EXERCISE PROMPT –
Look through the material below for "lines". Copy every line that contains it.

# # #

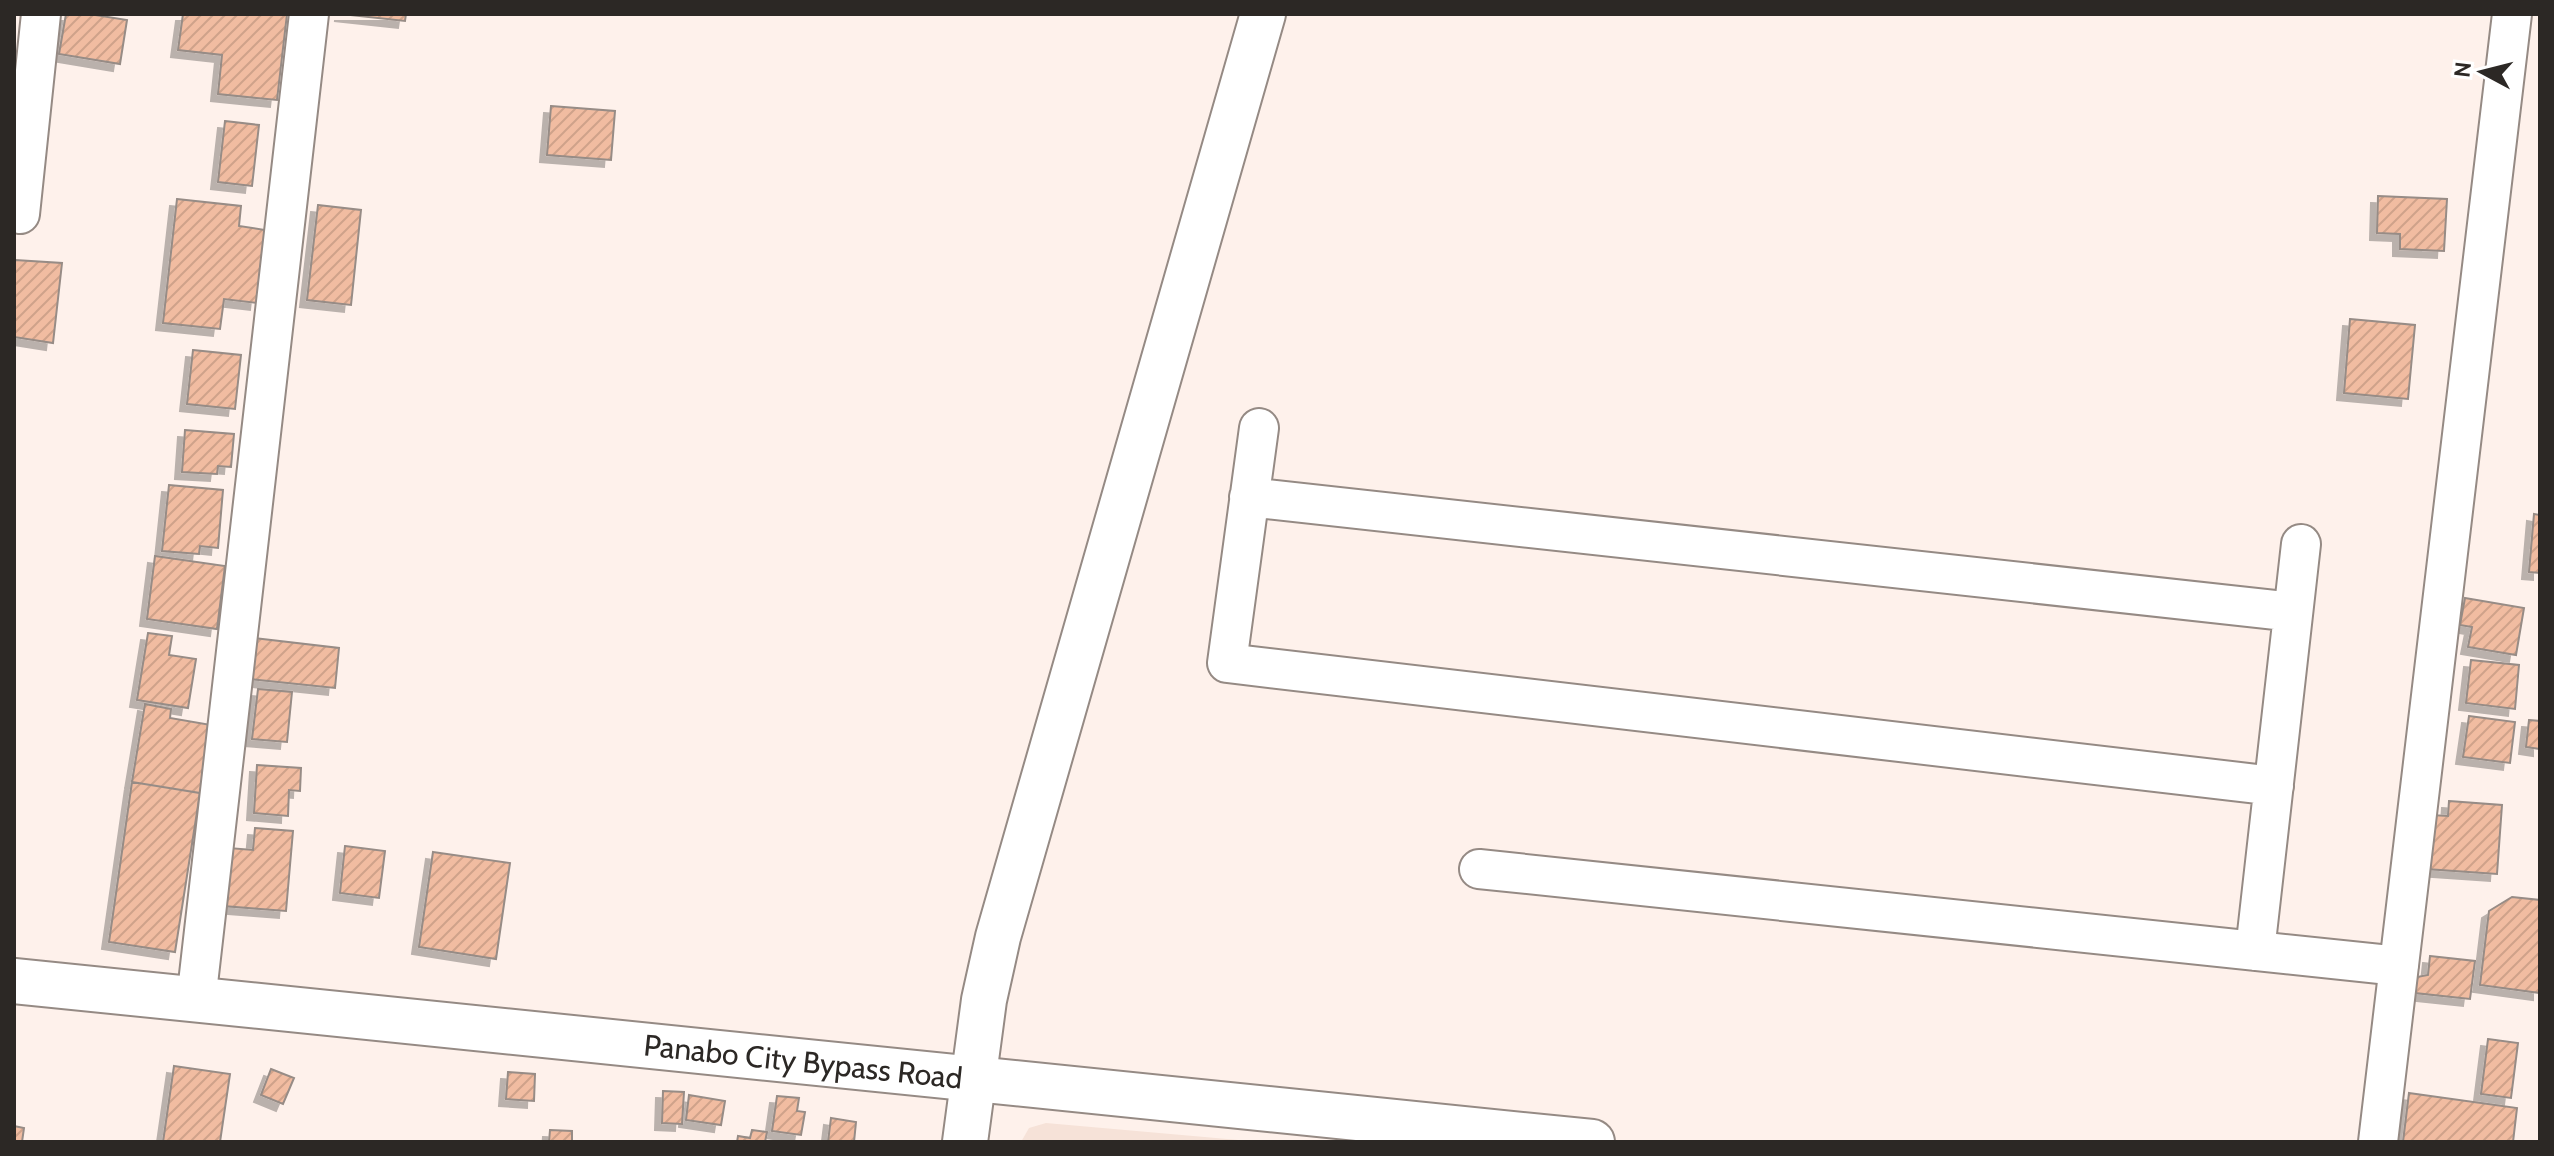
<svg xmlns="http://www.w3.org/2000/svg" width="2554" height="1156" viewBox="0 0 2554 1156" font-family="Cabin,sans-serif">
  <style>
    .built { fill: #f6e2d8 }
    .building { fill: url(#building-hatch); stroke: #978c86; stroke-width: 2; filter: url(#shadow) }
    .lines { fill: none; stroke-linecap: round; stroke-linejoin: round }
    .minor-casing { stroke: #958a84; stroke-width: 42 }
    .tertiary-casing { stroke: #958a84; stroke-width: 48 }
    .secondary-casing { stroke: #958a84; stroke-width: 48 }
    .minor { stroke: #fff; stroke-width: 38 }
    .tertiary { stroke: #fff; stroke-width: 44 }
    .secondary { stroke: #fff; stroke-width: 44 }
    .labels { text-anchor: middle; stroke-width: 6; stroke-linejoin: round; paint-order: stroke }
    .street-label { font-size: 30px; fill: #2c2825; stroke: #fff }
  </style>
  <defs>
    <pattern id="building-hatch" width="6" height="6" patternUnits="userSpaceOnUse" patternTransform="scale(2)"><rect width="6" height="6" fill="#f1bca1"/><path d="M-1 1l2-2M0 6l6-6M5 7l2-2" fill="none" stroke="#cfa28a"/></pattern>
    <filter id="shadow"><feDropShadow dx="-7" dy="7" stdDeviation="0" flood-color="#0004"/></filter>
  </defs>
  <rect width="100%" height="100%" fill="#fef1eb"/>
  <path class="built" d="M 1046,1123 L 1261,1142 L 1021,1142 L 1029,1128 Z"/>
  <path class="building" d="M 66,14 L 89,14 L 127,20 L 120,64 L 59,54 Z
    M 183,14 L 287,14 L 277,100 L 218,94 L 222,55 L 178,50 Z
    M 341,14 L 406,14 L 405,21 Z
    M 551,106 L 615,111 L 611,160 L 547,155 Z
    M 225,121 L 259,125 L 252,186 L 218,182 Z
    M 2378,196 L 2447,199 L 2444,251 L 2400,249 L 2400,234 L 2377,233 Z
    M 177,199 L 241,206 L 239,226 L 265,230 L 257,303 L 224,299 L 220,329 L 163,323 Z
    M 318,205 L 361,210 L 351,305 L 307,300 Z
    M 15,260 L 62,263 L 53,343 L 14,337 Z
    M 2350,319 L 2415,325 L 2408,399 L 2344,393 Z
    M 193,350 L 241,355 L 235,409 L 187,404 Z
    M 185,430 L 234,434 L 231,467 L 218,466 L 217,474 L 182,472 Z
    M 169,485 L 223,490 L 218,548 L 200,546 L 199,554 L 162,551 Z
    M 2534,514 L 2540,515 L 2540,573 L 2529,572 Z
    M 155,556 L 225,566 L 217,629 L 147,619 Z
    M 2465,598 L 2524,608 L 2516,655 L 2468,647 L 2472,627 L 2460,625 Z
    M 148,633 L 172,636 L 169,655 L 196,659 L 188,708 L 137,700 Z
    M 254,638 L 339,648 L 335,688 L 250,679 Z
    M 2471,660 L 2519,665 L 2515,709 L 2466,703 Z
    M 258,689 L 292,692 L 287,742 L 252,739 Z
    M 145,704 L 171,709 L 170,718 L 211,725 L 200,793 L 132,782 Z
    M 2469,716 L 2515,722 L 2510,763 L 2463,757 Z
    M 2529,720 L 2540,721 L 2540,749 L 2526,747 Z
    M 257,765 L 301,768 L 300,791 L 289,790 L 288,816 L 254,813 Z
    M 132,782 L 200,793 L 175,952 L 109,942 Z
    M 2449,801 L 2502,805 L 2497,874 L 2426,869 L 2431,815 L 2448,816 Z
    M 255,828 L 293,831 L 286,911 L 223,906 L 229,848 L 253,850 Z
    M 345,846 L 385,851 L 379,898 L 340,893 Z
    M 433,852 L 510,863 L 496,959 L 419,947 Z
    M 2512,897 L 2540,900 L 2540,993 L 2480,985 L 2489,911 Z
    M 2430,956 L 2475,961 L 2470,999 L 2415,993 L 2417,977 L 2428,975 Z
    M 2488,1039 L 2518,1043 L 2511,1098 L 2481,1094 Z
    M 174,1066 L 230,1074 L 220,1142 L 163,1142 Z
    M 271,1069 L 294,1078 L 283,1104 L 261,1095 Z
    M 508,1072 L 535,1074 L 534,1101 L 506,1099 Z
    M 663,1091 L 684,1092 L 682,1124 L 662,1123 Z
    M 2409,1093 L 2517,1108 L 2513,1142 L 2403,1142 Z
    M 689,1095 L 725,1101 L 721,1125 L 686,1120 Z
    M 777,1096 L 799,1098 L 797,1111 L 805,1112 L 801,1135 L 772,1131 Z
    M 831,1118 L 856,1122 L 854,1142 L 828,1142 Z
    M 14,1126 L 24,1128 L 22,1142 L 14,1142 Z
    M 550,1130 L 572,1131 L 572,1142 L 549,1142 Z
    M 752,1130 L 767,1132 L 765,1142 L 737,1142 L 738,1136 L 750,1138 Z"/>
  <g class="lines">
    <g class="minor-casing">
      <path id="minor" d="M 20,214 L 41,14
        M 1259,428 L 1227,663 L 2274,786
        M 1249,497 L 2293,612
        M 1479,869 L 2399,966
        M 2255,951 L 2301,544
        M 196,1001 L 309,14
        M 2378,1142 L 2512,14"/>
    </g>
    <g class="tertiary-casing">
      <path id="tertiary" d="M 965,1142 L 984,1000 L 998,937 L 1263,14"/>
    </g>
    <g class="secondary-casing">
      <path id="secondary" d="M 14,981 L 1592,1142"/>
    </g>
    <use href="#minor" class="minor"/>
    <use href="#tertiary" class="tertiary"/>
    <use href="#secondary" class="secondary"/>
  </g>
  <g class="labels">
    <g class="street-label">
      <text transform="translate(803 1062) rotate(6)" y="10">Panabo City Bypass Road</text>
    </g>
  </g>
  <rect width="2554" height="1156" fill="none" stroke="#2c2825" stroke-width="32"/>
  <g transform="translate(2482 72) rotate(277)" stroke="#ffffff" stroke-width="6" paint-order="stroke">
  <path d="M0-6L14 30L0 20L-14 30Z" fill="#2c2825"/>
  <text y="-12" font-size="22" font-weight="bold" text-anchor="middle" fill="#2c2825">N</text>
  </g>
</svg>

# # #

RESPONSE TO THIS TASK –
    .lines { fill: none; stroke-linecap: round; stroke-linejoin: round }
  <g class="lines">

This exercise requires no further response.